Would barely suffice for their repetition;

If you merely printed all his commas the result

Would be a very large volume, and the number of times

He said “thank you” or “very little sugar, please,”

Would stagger the imagination. There were also

Witticisms, platitudes, and statements beginning

“It seems to me” or “As I always say.”

Consider the courage in all that, and behold the man

Walking into deep silence, with the ectoplastic

Cartoon’s balloon of speech proceeding

Steadily out of the front of his face, the words

Borne along on the breath which is his spirit

Telling the numberless tale of his untold Word

Which makes the world his apple, and forces him to eat.

It is a poem about courage and the human dilemma. The dilemma revolves around being “condemned to freedom". We are free in two senses - self determined and undetermined - it is the dilemma of freedom which drives the never-ending search for meaning.

Humor is a second source. The darker the better, irony, gallows humor (preferably without the actual gallows)

((Failure to fly – distance and engagement, all at the same time))

((surprise at unexpected connections; a door of ah ha as light breaks through))

I see the world slightly skewed – I wonder why everyone doesn’t see what I have come to call existential signs. The drive up teller machine at my bank that has instructions in Braille; the strip club on the road between my house and my Safeway with the sign, All Nude, No Cover – redundant, right?; walking down the street in Rochester, NY, in March, the streets full of slush and salt, and passing a diocesan store front with the legend on the door, Society for the Propagation of the Faith, Holy Childhood and, in an attempt to preserve the floor from winter slush, someone had taped a hand-lettered sign to the door, “please remove rubbers”; ah yes, the truth, pure and complicated.

The world shifts, we see that too often we don't see. Awake, humor calls, awake our spiritual longing cries.

Conclusion

Spirituality worthy of the name should help us with the human project - its goal to deepen and broaden our compassion - for ourselves and others. To increase our anger at injustice. And to seek wisdom – a matter, my philosophic training suggests, which includes an appreciation of limits.

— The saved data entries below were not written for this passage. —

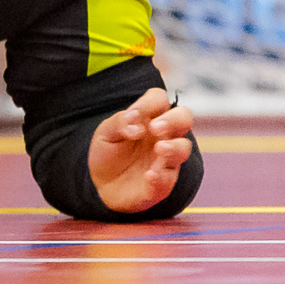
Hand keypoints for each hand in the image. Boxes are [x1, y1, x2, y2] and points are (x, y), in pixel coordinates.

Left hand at [88, 87, 195, 213]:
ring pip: (183, 147)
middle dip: (174, 120)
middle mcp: (163, 135)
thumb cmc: (108, 152)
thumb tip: (136, 124)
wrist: (101, 184)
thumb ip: (120, 122)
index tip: (135, 114)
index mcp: (149, 118)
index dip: (150, 102)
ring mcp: (166, 159)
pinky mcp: (162, 182)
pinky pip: (168, 179)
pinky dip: (161, 177)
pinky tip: (150, 175)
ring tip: (159, 148)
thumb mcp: (106, 132)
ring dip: (174, 147)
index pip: (159, 99)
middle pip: (183, 117)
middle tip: (155, 127)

The test of the claim of genuine spirituality is simple (though I fail often enough): how do you treat those closest to you; how do you treat those in that next circle, particularly those who are not in a position to advance your interests (your waitress, the bus driver, the clerk at the store, etc.); and finally, how large a circle can you draw.

To see creation as related... All people brothers and sisters in a non trivial way.

For me, it requires no God, but a willingness to be present to the world.